## WHAT YOU SHOULD DO
Write out every line of the material as it stands, apart from the pictures.

## SOURCE DATA
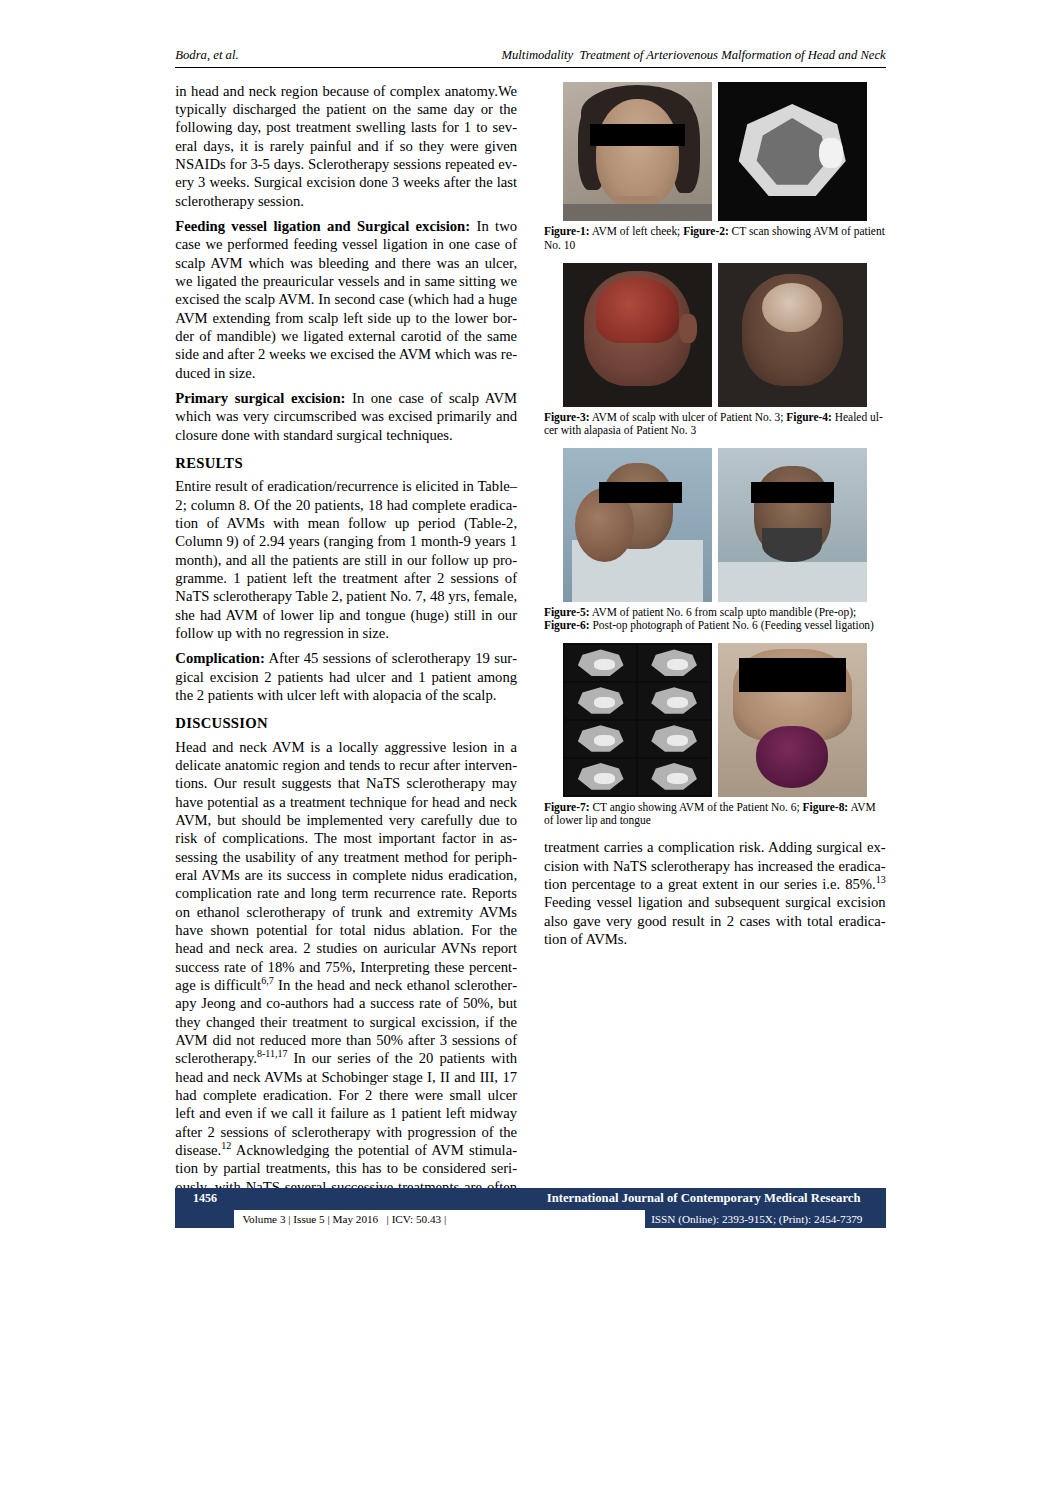Bodra, et al. Multimodality Treatment of Arteriovenous Malformation of Head and Neck
in head and neck region because of complex anatomy.We typically discharged the patient on the same day or the following day, post treatment swelling lasts for 1 to several days, it is rarely painful and if so they were given NSAIDs for 3-5 days. Sclerotherapy sessions repeated every 3 weeks. Surgical excision done 3 weeks after the last sclerotherapy session.
Feeding vessel ligation and Surgical excision: In two case we performed feeding vessel ligation in one case of scalp AVM which was bleeding and there was an ulcer, we ligated the preauricular vessels and in same sitting we excised the scalp AVM. In second case (which had a huge AVM extending from scalp left side up to the lower border of mandible) we ligated external carotid of the same side and after 2 weeks we excised the AVM which was reduced in size.
Primary surgical excision: In one case of scalp AVM which was very circumscribed was excised primarily and closure done with standard surgical techniques.
RESULTS
Entire result of eradication/recurrence is elicited in Table–2; column 8. Of the 20 patients, 18 had complete eradication of AVMs with mean follow up period (Table-2, Column 9) of 2.94 years (ranging from 1 month-9 years 1 month), and all the patients are still in our follow up programme. 1 patient left the treatment after 2 sessions of NaTS sclerotherapy Table 2, patient No. 7, 48 yrs, female, she had AVM of lower lip and tongue (huge) still in our follow up with no regression in size.
Complication: After 45 sessions of sclerotherapy 19 surgical excision 2 patients had ulcer and 1 patient among the 2 patients with ulcer left with alopacia of the scalp.
DISCUSSION
Head and neck AVM is a locally aggressive lesion in a delicate anatomic region and tends to recur after interventions. Our result suggests that NaTS sclerotherapy may have potential as a treatment technique for head and neck AVM, but should be implemented very carefully due to risk of complications. The most important factor in assessing the usability of any treatment method for peripheral AVMs are its success in complete nidus eradication, complication rate and long term recurrence rate. Reports on ethanol sclerotherapy of trunk and extremity AVMs have shown potential for total nidus ablation. For the head and neck area. 2 studies on auricular AVNs report success rate of 18% and 75%, Interpreting these percentage is difficult6,7 In the head and neck ethanol sclerotherapy Jeong and co-authors had a success rate of 50%, but they changed their treatment to surgical excission, if the AVM did not reduced more than 50% after 3 sessions of sclerotherapy.8-11,17 In our series of the 20 patients with head and neck AVMs at Schobinger stage I, II and III, 17 had complete eradication. For 2 there were small ulcer left and even if we call it failure as 1 patient left midway after 2 sessions of sclerotherapy with progression of the disease.12 Acknowledging the potential of AVM stimulation by partial treatments, this has to be considered seriously, with NaTS several successive treatments are often the rule and every
Figure-1: AVM of left cheek; Figure-2: CT scan showing AVM of patient No. 10
Figure-3: AVM of scalp with ulcer of Patient No. 3; Figure-4: Healed ulcer with alapasia of Patient No. 3
Figure-5: AVM of patient No. 6 from scalp upto mandible (Pre-op); Figure-6: Post-op photograph of Patient No. 6 (Feeding vessel ligation)
Figure-7: CT angio showing AVM of the Patient No. 6; Figure-8: AVM of lower lip and tongue
treatment carries a complication risk. Adding surgical excision with NaTS sclerotherapy has increased the eradication percentage to a great extent in our series i.e. 85%.13 Feeding vessel ligation and subsequent surgical excision also gave very good result in 2 cases with total eradication of AVMs.
1456
International Journal of Contemporary Medical Research
Volume 3 | Issue 5 | May 2016 | ICV: 50.43 | ISSN (Online): 2393-915X; (Print): 2454-7379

## ANSWER SECTION
Bodra, et al. Multimodality Treatment of Arteriovenous Malformation of Head and Neck
in head and neck region because of complex anatomy.We typically discharged the patient on the same day or the following day, post treatment swelling lasts for 1 to several days, it is rarely painful and if so they were given NSAIDs for 3-5 days. Sclerotherapy sessions repeated every 3 weeks. Surgical excision done 3 weeks after the last sclerotherapy session.
Feeding vessel ligation and Surgical excision: In two case we performed feeding vessel ligation in one case of scalp AVM which was bleeding and there was an ulcer, we ligated the preauricular vessels and in same sitting we excised the scalp AVM. In second case (which had a huge AVM extending from scalp left side up to the lower border of mandible) we ligated external carotid of the same side and after 2 weeks we excised the AVM which was reduced in size.
Primary surgical excision: In one case of scalp AVM which was very circumscribed was excised primarily and closure done with standard surgical techniques.
RESULTS
Entire result of eradication/recurrence is elicited in Table–2; column 8. Of the 20 patients, 18 had complete eradication of AVMs with mean follow up period (Table-2, Column 9) of 2.94 years (ranging from 1 month-9 years 1 month), and all the patients are still in our follow up programme. 1 patient left the treatment after 2 sessions of NaTS sclerotherapy Table 2, patient No. 7, 48 yrs, female, she had AVM of lower lip and tongue (huge) still in our follow up with no regression in size.
Complication: After 45 sessions of sclerotherapy 19 surgical excision 2 patients had ulcer and 1 patient among the 2 patients with ulcer left with alopacia of the scalp.
DISCUSSION
Head and neck AVM is a locally aggressive lesion in a delicate anatomic region and tends to recur after interventions. Our result suggests that NaTS sclerotherapy may have potential as a treatment technique for head and neck AVM, but should be implemented very carefully due to risk of complications. The most important factor in assessing the usability of any treatment method for peripheral AVMs are its success in complete nidus eradication, complication rate and long term recurrence rate. Reports on ethanol sclerotherapy of trunk and extremity AVMs have shown potential for total nidus ablation. For the head and neck area. 2 studies on auricular AVNs report success rate of 18% and 75%, Interpreting these percentage is difficult6,7 In the head and neck ethanol sclerotherapy Jeong and co-authors had a success rate of 50%, but they changed their treatment to surgical excission, if the AVM did not reduced more than 50% after 3 sessions of sclerotherapy.8-11,17 In our series of the 20 patients with head and neck AVMs at Schobinger stage I, II and III, 17 had complete eradication. For 2 there were small ulcer left and even if we call it failure as 1 patient left midway after 2 sessions of sclerotherapy with progression of the disease.12 Acknowledging the potential of AVM stimulation by partial treatments, this has to be considered seriously, with NaTS several successive treatments are often the rule and every
Figure-1: AVM of left cheek; Figure-2: CT scan showing AVM of patient No. 10
Figure-3: AVM of scalp with ulcer of Patient No. 3; Figure-4: Healed ulcer with alapasia of Patient No. 3
Figure-5: AVM of patient No. 6 from scalp upto mandible (Pre-op); Figure-6: Post-op photograph of Patient No. 6 (Feeding vessel ligation)
Figure-7: CT angio showing AVM of the Patient No. 6; Figure-8: AVM of lower lip and tongue
treatment carries a complication risk. Adding surgical excision with NaTS sclerotherapy has increased the eradication percentage to a great extent in our series i.e. 85%.13 Feeding vessel ligation and subsequent surgical excision also gave very good result in 2 cases with total eradication of AVMs.
1456
International Journal of Contemporary Medical Research
Volume 3 | Issue 5 | May 2016 | ICV: 50.43 | ISSN (Online): 2393-915X; (Print): 2454-7379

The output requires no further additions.